"All merged in my friendship, Sophia. I would assist any brother

officer's wife that I could, and I would bring anything of Harville's

from the world's end, if he wanted it. But do not imagine that I did

not feel it an evil in itself."

"Depend upon it, they were all perfectly comfortable."

"I might not like them the better for that perhaps. Such a number of

women and children have no right to be comfortable on board."

"My dear Frederick, you are talking quite idly. Pray, what would

become of us poor sailors' wives, who often want to be conveyed to one

port or another, after our husbands, if everybody had your feelings?"

"My feelings, you see, did not prevent my taking Mrs Harville and all

her family to Plymouth."

"But I hate to hear you talking so like a fine gentleman, and as if

women were all fine ladies, instead of rational creatures. We none of

us expect to be in smooth water all our days."

"Ah! my dear," said the Admiral, "when he had got a wife, he will sing

a different tune. When he is married, if we have the good luck to live

to another war, we shall see him do as you and I, and a great many

others, have done. We shall have him very thankful to anybody that

will bring him his wife."

"Ay, that we shall."

"Now I have done," cried Captain Wentworth. "When once married people

begin to attack me with,--'Oh! you will think very differently, when

you are married.' I can only say, 'No, I shall not;' and then they say

again, 'Yes, you will,' and there is an end of it."

He got up and moved away.

"What a great traveller you must have been, ma'am!" said Mrs Musgrove

to Mrs Croft.

"Pretty well, ma'am in the fifteen years of my marriage; though many

women have done more. I have crossed the Atlantic four times, and have

been once to the East Indies, and back again, and only once; besides

being in different places about home: Cork, and Lisbon, and Gibraltar.

But I never went beyond the Streights, and never was in the West

Indies. We do not call Bermuda or Bahama, you know, the West Indies."

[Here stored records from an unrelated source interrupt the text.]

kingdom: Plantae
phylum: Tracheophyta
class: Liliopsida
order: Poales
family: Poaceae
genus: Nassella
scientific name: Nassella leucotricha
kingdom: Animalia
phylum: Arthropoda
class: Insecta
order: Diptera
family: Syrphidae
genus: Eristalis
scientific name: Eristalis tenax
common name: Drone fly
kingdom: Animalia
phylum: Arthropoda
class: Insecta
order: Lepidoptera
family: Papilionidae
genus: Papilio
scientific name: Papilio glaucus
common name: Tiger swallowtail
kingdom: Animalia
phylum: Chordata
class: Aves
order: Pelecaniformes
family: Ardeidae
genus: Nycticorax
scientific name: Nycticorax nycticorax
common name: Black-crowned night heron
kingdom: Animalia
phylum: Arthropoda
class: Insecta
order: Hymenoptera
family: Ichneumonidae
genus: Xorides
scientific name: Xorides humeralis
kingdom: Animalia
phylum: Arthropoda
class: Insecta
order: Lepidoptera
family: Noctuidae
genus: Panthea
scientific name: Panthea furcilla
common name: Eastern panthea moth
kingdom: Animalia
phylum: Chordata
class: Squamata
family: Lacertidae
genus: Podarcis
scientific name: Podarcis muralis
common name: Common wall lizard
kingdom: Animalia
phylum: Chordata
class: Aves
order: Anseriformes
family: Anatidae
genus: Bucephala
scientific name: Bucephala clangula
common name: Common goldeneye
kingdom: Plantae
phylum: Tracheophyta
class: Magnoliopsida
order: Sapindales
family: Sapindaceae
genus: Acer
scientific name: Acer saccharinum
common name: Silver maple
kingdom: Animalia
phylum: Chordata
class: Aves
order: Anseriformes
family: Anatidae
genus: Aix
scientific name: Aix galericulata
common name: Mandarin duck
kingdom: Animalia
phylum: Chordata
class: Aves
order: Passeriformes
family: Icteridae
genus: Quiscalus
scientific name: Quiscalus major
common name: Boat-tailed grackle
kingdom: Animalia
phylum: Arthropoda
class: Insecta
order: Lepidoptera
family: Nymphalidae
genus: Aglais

Mrs Musgrove had not a word to say in dissent; she could not accuse

herself of having ever called them anything in the whole course of her

life.

"And I do assure you, ma'am," pursued Mrs Croft, "that nothing can

exceed the accommodations of a man-of-war; I speak, you know, of the

higher rates. When you come to a frigate, of course, you are more

confined; though any reasonable woman may be perfectly happy in one of

them; and I can safely say, that the happiest part of my life has been

spent on board a ship. While we were together, you know, there was

nothing to be feared. Thank God! I have always been blessed with

excellent health, and no climate disagrees with me. A little

disordered always the first twenty-four hours of going to sea, but

never knew what sickness was afterwards. The only time I ever really

suffered in body or mind, the only time that I ever fancied myself

unwell, or had any ideas of danger, was the winter that I passed by

myself at Deal, when the Admiral (Captain Croft then) was in the North

Seas. I lived in perpetual fright at that time, and had all manner of

imaginary complaints from not knowing what to do with myself, or when I

should hear from him next; but as long as we could be together, nothing

ever ailed me, and I never met with the smallest inconvenience."